_ACTIVITY_.
Return, without anything added, the lines from the one containing "et de la Tranquillité Publique" through the end of the entries below, exactly as written.

_INFORMATION SUPPLIED_.
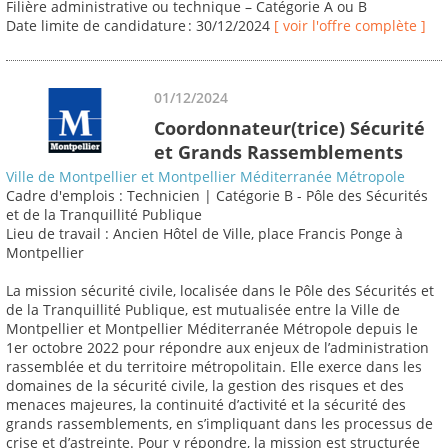
Filière administrative ou technique – Catégorie A ou B
Date limite de candidature : 30/12/2024
[ voir l'offre complète ]
01/12/2024
Coordonnateur(trice) Sécurité
et Grands Rassemblements
Ville de Montpellier et Montpellier Méditerranée Métropole
Cadre d'emplois : Technicien | Catégorie B - Pôle des Sécurités
et de la Tranquillité Publique
Lieu de travail : Ancien Hôtel de Ville, place Francis Ponge à
Montpellier
La mission sécurité civile, localisée dans le Pôle des Sécurités et
de la Tranquillité Publique, est mutualisée entre la Ville de
Montpellier et Montpellier Méditerranée Métropole depuis le
1er octobre 2022 pour répondre aux enjeux de l’administration
rassemblée et du territoire métropolitain. Elle exerce dans les
domaines de la sécurité civile, la gestion des risques et des
menaces majeures, la continuité d’activité et la sécurité des
grands rassemblements, en s’impliquant dans les processus de
crise et d’astreinte. Pour y répondre, la mission est structurée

_EXERCISE RESPONSE_.
et de la Tranquillité Publique
Lieu de travail : Ancien Hôtel de Ville, place Francis Ponge à
Montpellier
La mission sécurité civile, localisée dans le Pôle des Sécurités et
de la Tranquillité Publique, est mutualisée entre la Ville de
Montpellier et Montpellier Méditerranée Métropole depuis le
1er octobre 2022 pour répondre aux enjeux de l’administration
rassemblée et du territoire métropolitain. Elle exerce dans les
domaines de la sécurité civile, la gestion des risques et des
menaces majeures, la continuité d’activité et la sécurité des
grands rassemblements, en s’impliquant dans les processus de
crise et d’astreinte. Pour y répondre, la mission est structurée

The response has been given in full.